小さなレコード店や製函工場で、時代の波に取り残されてなお、使い慣れた旧式の道具たちと血を通わすようにして生きる雪沼の人々。廃業の日、無人のボウリング場にひょっこり現れたカップルに、最後のゲームをプレゼントしようと思い立つ店主を描く佳品「スタンス・ドット」をはじめ、山あいの寂びた町の日々の移ろいのなかに、それぞれの人生の甘苦を映しだす川端賞・谷崎賞受賞の傑作連作小説。
(「BOOK」データベースより)
雪沼という架空の街とその周辺で暮らす、普通の人々の日常を切り取った、微かに重なり合う7つの短編。起承転結が有るような無いような・・・無い。だから、どの作品も、え?ここで終わり!?みたいな終り方。でも、実際の人生にも、絵に描いたように分かりやすい起承転結や序破急なんて存在しないものだ。

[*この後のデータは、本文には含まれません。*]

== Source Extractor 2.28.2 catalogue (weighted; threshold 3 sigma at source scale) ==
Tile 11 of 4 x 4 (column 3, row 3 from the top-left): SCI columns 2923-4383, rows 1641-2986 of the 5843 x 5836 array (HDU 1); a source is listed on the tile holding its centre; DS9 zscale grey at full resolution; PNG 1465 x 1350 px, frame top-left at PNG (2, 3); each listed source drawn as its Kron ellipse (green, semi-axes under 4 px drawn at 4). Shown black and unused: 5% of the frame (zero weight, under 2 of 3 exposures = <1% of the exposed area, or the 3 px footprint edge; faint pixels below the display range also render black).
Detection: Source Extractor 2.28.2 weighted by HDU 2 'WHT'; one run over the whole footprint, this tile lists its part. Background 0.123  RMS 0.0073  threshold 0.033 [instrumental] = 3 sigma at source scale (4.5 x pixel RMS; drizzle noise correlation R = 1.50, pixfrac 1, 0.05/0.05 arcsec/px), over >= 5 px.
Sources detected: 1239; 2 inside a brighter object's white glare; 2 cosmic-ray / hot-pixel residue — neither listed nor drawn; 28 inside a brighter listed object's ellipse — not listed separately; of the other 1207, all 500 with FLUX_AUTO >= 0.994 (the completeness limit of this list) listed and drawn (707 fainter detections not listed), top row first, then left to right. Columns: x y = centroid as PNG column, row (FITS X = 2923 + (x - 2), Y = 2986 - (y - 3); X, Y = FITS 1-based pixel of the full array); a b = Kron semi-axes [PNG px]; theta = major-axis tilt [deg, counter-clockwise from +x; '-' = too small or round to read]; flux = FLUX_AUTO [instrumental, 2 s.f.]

それに「普通の人々の日常」なんて安易にまとめてしまったけど、誰にでもあてはまる「普通の日常」なんてものも、やっぱり無いのだ。人それぞれに生きていて、見ようによっては、みんな普通じゃないし、他人には窺い知れない部分もあるし、ドラマもあるし、それが普通なのだ。
「普通」なんて無いのが「普通」なのだ。自分の、誰かの、その人生がちっぽけな普通の人生に見えても、本当はその人だけの特別な世界なのだな。
次は『半島を出よ』(村上龍・著/幻冬舎文庫)。